You should expect to pay anywhere between $10 and $50 for a container of pea protein powder. Price largely depends on the size of the supplement, whether or not it’s flavored, and the quality of the ingredients.
In the $10 to $20 price range, you’ll find packages that contain 10 to 20 ounces of pea protein powder. The powder will likely be unflavored at this low price. However, you can find some low-cost pea protein powders that are GMO-certified and organic.
A package costing $20 to $35 will be of higher quality and much more likely to be GMO-certified and organic. You may come across more flavor options in this price range, and the powder is more likely to have a smooth texture. Expect to find containers holding two to three pounds in this middle range. That may seem like a lot, but buying in bulk can be a good value.

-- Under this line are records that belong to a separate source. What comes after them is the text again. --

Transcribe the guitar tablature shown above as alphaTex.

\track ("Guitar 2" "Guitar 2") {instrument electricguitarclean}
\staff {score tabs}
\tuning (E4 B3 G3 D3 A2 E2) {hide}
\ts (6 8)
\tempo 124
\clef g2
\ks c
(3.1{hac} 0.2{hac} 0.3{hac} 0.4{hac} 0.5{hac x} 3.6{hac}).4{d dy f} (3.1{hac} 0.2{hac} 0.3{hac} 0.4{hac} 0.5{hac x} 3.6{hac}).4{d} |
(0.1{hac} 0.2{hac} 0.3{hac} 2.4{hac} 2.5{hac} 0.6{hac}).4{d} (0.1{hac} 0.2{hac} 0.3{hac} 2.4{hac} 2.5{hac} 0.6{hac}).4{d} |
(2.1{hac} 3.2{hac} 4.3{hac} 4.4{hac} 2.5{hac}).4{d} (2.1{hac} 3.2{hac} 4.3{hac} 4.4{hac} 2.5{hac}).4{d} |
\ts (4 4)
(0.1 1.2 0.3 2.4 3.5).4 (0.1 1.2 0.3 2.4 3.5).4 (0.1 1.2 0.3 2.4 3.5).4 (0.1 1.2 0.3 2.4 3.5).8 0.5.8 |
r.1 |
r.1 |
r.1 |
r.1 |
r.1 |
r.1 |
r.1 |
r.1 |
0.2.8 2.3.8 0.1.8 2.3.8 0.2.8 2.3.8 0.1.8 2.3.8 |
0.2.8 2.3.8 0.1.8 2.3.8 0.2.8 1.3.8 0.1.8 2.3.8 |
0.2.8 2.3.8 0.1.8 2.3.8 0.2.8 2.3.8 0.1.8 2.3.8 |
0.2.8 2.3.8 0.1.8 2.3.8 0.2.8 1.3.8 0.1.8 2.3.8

Pea protein powders that cost $35 and above are usually bulk purchases. Some powders include additional ingredients like flax seeds, chia seeds, and natural sugars. If you know that you and/or the members of your household will be consuming lots of the powder, this could be an efficient buy.
Q. Is pea protein powder better than whey powder?
A. Both are suitable sources of protein, but your choice comes down to what you’re looking for. Whey powder is derived from milk, so it’s animal-based rather than plant-based. Whey is digested quickly and easily, so it’s great for stimulating muscle growth. Pea protein digests slower, which also means it’s filling. This is a decent choice if weight loss is your main goal.
One benefit of whey is that it’s a complete protein, meaning it contains all the amino acids your body needs. Pea protein is not complete, but it’s relatively easy to supplement the missing amino acids with other foods in your diet.
Q. What foods can I mix with pea protein powder?
A. Pea protein powder, like most powder supplements, is meant to go with almost any food. Unflavored powders are more versatile and can mix with food, drink, and even dessert. Flavored pea protein powders lend themselves well to shakes and baked goods.
Q. Does pea protein powder have any side effects?
A. Pea protein side effects are pretty minimal. Since it’s low in fiber, it’s easy on the stomach and less likely to cause bloating, a common issue for most protein supplements.
Q. Is pea protein paleo-friendly?
A. Since the paleo-diet excludes legumes, pea protein would not be considered paleo-friendly. Some dieters modify the diet to suit their needs, however. Since pea protein is low in carbs, it’s considered keto-friendly.